Provided records
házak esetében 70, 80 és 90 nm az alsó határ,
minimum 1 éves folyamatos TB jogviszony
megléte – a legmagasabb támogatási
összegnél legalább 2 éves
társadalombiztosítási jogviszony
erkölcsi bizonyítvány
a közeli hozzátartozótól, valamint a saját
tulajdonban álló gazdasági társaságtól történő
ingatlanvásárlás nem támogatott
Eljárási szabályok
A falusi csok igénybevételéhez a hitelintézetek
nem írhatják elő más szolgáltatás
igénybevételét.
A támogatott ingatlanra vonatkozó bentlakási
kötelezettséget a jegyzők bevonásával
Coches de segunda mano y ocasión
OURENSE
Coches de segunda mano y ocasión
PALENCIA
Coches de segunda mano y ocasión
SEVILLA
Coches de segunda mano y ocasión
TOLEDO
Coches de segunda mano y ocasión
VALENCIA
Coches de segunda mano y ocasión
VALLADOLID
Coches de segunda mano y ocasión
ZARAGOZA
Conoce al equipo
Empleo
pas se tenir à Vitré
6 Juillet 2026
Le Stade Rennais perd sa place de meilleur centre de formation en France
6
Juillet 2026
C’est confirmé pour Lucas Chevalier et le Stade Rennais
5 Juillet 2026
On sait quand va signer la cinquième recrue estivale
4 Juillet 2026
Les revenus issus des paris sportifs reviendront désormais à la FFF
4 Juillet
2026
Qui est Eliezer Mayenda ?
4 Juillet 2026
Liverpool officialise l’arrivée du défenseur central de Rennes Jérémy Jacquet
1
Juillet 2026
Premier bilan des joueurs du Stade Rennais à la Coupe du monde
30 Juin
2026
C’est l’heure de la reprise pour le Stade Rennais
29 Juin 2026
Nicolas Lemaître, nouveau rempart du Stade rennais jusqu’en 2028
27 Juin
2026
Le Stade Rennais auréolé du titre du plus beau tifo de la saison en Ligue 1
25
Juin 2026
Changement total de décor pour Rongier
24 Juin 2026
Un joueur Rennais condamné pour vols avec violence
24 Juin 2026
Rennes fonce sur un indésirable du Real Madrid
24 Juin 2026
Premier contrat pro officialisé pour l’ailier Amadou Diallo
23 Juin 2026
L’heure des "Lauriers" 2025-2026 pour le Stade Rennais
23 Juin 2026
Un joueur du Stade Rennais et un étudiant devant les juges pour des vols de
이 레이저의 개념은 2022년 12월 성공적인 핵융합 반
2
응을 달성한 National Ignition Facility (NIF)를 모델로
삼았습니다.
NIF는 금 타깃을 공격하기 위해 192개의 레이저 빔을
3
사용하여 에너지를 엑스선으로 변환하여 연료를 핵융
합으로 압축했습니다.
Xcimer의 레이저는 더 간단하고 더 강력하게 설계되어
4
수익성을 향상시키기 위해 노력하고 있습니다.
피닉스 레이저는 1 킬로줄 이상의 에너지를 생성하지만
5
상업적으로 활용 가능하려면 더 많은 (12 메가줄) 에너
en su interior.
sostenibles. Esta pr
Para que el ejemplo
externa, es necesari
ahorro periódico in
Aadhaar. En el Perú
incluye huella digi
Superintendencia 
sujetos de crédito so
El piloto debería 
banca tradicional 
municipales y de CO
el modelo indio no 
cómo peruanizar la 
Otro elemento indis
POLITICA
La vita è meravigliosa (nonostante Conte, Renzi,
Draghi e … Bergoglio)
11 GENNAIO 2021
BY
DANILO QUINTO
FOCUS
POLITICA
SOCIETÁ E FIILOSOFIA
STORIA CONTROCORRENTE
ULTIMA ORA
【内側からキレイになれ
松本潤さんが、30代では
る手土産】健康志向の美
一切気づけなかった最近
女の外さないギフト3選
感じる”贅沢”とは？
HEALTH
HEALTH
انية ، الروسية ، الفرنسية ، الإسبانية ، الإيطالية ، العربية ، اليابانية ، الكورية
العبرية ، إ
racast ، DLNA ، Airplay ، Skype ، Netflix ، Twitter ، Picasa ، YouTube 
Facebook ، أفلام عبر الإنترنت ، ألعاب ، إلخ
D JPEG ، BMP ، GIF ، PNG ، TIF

Problem details
Look through the material above for the word "레이저는" and copy every line that has it.

Exercise output
Xcimer의 레이저는 더 간단하고 더 강력하게 설계되어
피닉스 레이저는 1 킬로줄 이상의 에너지를 생성하지만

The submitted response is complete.